- _What you need to do_
Looking at the data below, how many lines include the word "front"? Respond with the number only.

Human pose images with coordinates
_ _ _ _ _ _ _

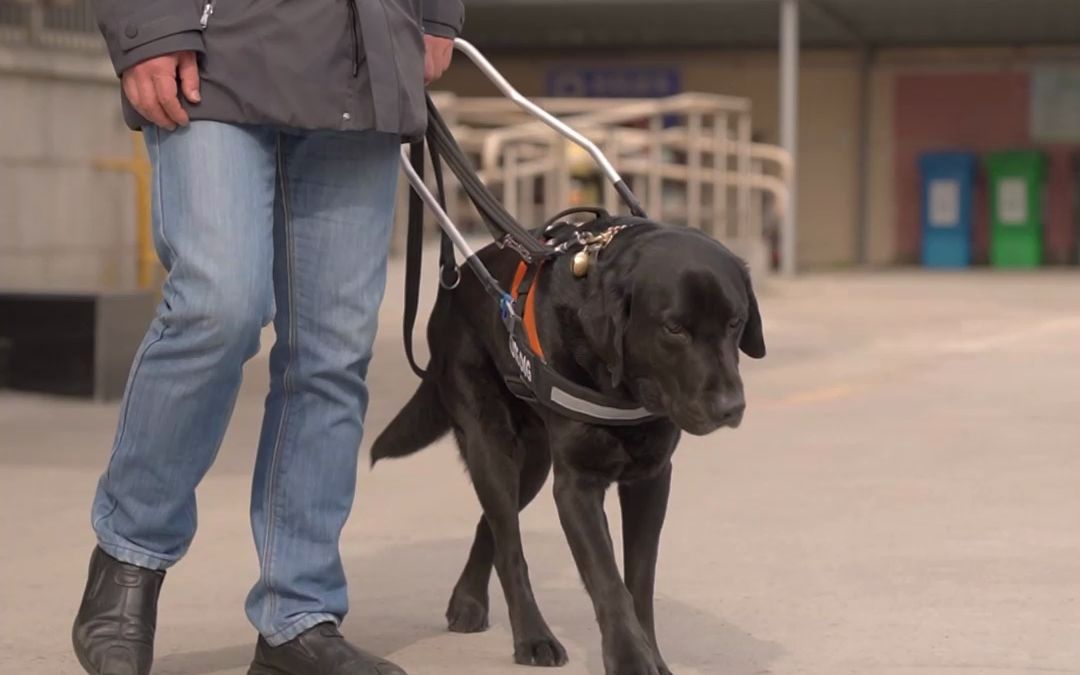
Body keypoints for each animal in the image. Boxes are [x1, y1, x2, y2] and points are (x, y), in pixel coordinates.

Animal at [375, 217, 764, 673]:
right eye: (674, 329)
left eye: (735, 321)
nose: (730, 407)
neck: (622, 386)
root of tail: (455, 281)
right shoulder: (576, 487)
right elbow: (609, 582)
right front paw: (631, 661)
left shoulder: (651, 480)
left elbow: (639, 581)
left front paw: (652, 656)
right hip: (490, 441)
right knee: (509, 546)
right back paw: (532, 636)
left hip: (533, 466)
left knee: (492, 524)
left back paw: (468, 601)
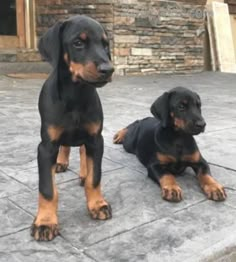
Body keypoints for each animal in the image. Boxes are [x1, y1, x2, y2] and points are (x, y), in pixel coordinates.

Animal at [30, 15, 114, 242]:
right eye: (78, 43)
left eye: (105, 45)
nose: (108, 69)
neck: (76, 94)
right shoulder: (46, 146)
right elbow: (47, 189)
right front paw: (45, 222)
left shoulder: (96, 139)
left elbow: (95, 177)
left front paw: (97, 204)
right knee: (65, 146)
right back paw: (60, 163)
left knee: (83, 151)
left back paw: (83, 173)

_ _ _ _ _ _ _

- _Finished task_
4